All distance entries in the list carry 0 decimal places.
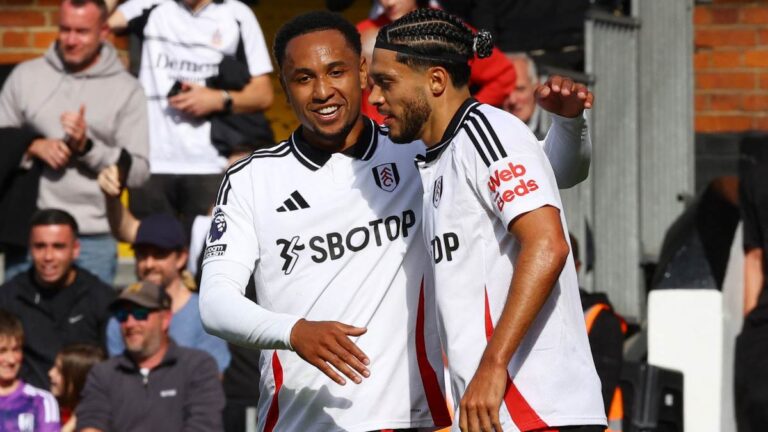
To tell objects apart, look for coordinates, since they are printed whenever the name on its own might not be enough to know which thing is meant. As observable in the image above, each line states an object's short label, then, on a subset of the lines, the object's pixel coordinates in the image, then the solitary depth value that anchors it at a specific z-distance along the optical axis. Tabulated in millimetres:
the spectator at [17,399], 16859
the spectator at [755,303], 15070
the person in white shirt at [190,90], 20125
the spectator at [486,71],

+++

The listing above is to be written out again exactly, with its pictures omitted.

All distance entries in the list carry 0 decimal places.
To tell objects apart, look for coordinates, since they are printed whenever the name on its own might not be enough to know which thing is meant. As observable in the image above, each line states an object's short label, then, on a subset of the lines, the object's pixel coordinates in the image, then the solitary depth value that anchors it at a specific z-distance along the optical axis. Tabulated in millimetres:
the spectator at [17,399], 16859
the spectator at [755,303], 15070
the person in white shirt at [190,90], 20125
the spectator at [486,71],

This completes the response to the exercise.